I had never heard of this before, then last week I watched a video about it and was hooked. Now I'm seeing it everywhere!
Meshtastic and Meshcore are both cool LoRa-based mesh text messaging that operate in an no-license-required band. While this limits your transmit power, it doesn't prohibit encryption - the inverse of most ham radio rules!
Some cities have thriving communities of Meshtastic and/or Meshcore. You can look at maps of coverage to get a very general idea - in my experience, most Meshtastic nodes are NOT listed, while a good number of Meshcore nodes are.
Meshtastic treats the mesh as dynamic - clients are assumed to always be moving, so transmissions flood between different nodes that are in eachother's reach.

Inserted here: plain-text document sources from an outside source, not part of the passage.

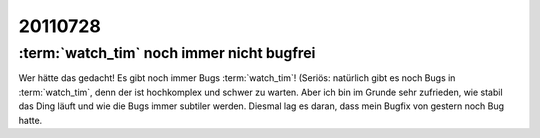 20110728
========


:term:`watch_tim` noch immer nicht bugfrei
------------------------------------------

Wer hätte das gedacht! Es gibt noch immer Bugs :term:`watch_tim`!
(Seriös: natürlich gibt es noch Bugs in :term:`watch_tim`, 
denn der ist hochkomplex und schwer zu warten.
Aber ich bin im Grunde sehr zufrieden, wie stabil das Ding läuft und 
wie die Bugs immer subtiler werden.
Diesmal lag es daran, dass mein Bugfix von gestern noch Bug hatte.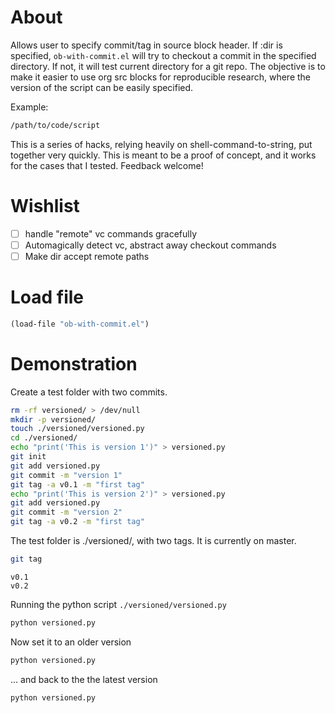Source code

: * About
Allows user to specify commit/tag in source block header. If :dir is specified, =ob-with-commit.el= will try to checkout a commit in the specified directory. If not, it will test current directory for a git repo.
The objective is to make it easier to use org src blocks for reproducible research, where the version of the script can be easily specified.

Example:

#+begin_src bash :vc v0.1 :dir /path/to/code
/path/to/code/script
#+end_src

This is a series of hacks, relying heavily on shell-command-to-string, put together very quickly. This is meant to be a proof of concept, and it works for the cases that I tested. Feedback welcome!
* Wishlist
- [ ] handle "remote" vc commands gracefully
- [ ] Automagically detect vc, abstract away checkout commands
- [ ] Make dir accept remote paths
* Load file
#+begin_src emacs-lisp
(load-file "ob-with-commit.el")
#+end_src

* Demonstration
Create a test folder with two commits.

#+begin_src bash
  rm -rf versioned/ > /dev/null
  mkdir -p versioned/
  touch ./versioned/versioned.py
  cd ./versioned/
  echo "print('This is version 1')" > versioned.py
  git init 
  git add versioned.py 
  git commit -m "version 1" 
  git tag -a v0.1 -m "first tag"
  echo "print('This is version 2')" > versioned.py
  git add versioned.py 
  git commit -m "version 2" 
  git tag -a v0.2 -m "first tag"
#+end_src

The test folder is ./versioned/, with two tags. It is currently on master.
#+begin_src bash :results output :dir ./versioned
git tag 
#+end_src

: v0.1
: v0.2

Running the python script =./versioned/versioned.py=
#+begin_src bash :dir ./versioned/ :results output
python versioned.py
#+end_src
#+RESULTS:
: This is version 2

Now set it to an older version
#+begin_src bash :vc v0.1 :dir ./versioned/ :results output
python versioned.py
#+end_src
#+RESULTS:
: This is version 1

... and back to the the latest version
#+begin_src bash :vc v0.2 :dir ./versioned/ :results output
python versioned.py
#+end_src
#+RESULTS:
: This is version 2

Meshcore has a static layer - repeaters that are assumed to be in fixed positions - and a dynamic layer - companions that move. With fixed and hopefully reliable connections between repeaters, routing paths between two users can be 'cached', which avoid the bandwidth overhead of flood routing.
You can get started with a low cost ($30) transceiver board and an SMA antenna ($10) for the ISM band of your region. Stick it in a box an mount it somewhere high up, and see if you can pick up any other nodes!